Lentement, Bellatrix tendit son bras vers le jardin. Sa baguette désignait précisément la haie qui bloquait le passage. Elle pencha la tête, murmura une incantation et un rayon violet se répandit autour du buisson de laurier qui fana à vue d’œil. D’un signe, elle ordonna à Rabastan de s’introduire dans la propriété par la percée qu’elle venait de faire. Elle ne prononça pas un mot car rien ne pourrait décrire correctement le cyclone qui a tout dévasté dans son âme. La petite fille qui aimait la pluie n’est plus. La jeune fille qui impressionnait par son aura n’est plus. Il ne restait que la femme accomplie qu’elle était devenue. Disparue celle qui tremblait de peur et d’admiration la première fois qu’elle rencontra le Seigneur des Ténèbres. Disparue celle qui pleura le soir où on lui annonça ses fiançailles avec Rodolphus. Envolée celle qui craignait de décevoir son père. Envolée celle qui avait craché au visage de sa mère quand elle avait découvert sa faute. Détruite celle qui avait tendrement aimé ses sœurs, et particulièrement la cadette qui semblait si prometteuse avant de trahir lâchement son sang.
Effacée, réduite au néant, celle qui avait espéré donner un héritier et qui avait appris sa stérilité, punition infligée à Druella qui aurait dû donner un fils vigoureux de santé. Assassinée la jeune utopique qui durant ses premières années d’adolescence avait espéré être heureuse de sa puissance et de son mari.
Depuis des années elle ne vivait plus que pour son maître. Aujourd’hui, il était mort, détruit par un petit garçon, fils d’une Sang-de-Bourbe qu’elle aurait aimé assassiner de sa main si son maître ne l’avait pas déjà fait. Ses paupières tremblaient de fureur et de désespoir. Sa mâchoire forte, héritage de son père, était serrée, contractée par l’effort qu’elle allait produire et par la haine qu’elle ressentait.
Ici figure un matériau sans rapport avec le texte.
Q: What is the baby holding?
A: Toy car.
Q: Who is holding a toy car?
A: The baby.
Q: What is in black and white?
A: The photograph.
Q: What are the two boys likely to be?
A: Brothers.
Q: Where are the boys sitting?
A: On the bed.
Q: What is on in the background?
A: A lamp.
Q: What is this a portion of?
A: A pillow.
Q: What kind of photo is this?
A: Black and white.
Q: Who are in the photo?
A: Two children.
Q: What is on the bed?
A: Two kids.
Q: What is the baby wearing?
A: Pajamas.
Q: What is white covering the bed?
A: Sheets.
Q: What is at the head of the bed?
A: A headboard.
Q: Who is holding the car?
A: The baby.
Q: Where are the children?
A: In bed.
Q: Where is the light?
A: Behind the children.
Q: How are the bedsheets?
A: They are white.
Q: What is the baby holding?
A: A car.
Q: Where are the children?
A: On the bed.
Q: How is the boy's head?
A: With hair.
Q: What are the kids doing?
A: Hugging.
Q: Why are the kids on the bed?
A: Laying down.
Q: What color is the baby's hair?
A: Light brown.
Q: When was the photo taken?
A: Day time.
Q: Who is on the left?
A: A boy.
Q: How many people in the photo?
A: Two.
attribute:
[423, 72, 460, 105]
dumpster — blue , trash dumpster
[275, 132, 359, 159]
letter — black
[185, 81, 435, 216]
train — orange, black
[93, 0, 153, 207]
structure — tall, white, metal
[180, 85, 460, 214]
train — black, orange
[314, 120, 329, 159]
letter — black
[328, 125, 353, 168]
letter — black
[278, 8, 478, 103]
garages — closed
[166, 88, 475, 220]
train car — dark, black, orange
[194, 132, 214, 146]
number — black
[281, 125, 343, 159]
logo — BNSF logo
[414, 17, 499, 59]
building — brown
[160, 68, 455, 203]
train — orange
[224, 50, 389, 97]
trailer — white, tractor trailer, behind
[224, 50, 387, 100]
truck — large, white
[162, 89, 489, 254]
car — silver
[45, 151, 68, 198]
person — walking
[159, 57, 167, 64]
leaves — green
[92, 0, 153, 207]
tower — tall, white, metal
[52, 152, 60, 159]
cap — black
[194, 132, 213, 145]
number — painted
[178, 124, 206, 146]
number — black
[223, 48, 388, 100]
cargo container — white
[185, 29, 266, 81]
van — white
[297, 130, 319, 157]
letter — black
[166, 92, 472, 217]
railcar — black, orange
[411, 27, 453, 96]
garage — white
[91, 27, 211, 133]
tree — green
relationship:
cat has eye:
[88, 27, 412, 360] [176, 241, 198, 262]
Ses épais cheveux couleur Encre de Chine tressautaient au rythme de sa respiration saccadée. Ses mains, oh ses mains tremblaient bien plus que tout le reste de son corps, mais elles restaient assurées et habiles, bien plus capables de produire les pires sortilèges que les trois autres Mangemorts réunis.
Elle ouvrit la porte d’un geste assuré après avoir désactivé minutieusement tous les sortilèges de protection. Les habitants de cette maison étaient des Aurors et incapables de se protéger correctement. Les charmes et boucliers étaient tombés quand ils avaient appris la chute du Seigneur des Ténèbres et la mort de leurs bien-aimés collègues, sacrifiés sur l’autel de la guerre pour la survie des innocents. Ces idiots s’étaient pensés en sécurité et ils allaient le payer le prix fort. Bellatrix comptaient bien se venger pour ce qu’ils avaient fait. Elle comptait bien les faire hurler jusqu’à la mort, ces traîtres à leur sang, elle comptait bien leur extirper leur dernier souffle sous les yeux de leur immonde petit garçon. Elle voulait savoir tout ce qu’ils savaient car le Seigneur des Ténèbres allait revenir. Elle y croyait plus que tout. Il le fallait. Elle en avait ô combien besoin.
Quand elle repensait à son maître, le souffle de Bellatrix lui manquait. Il était mort. Il n’avait pas le droit de l’abandonner parmi tous ces faux fidèles, tous ces traîtres. Elle aurait voulu mourir pour lui et c’était lui maintenant qui était mort. Elle se sentait seule, abandonnée, mais elle restait animée par cette flamme de rage, de haine, de fanatisme aussi, et d’amour surtout.
Elle eut un haut-le-cœur à cette pensée mais elle devait se l’avouer : elle aimait son maître plus que tout au monde.
En posant son pied sur la première marche de l’escalier menant à l’étage, elle eut cette pensée qui enflamma tout son corps : elle allait tuer pour son maître. C’était loin d’être la première fois qu’elle le faisait mais elle aimait ça comme au premier jour. Aujourd’hui, elle allait tuer pour qu’il renaisse de ses cendres, elle allait tuer pour qu’il revienne et qu’avec lui revienne son amour.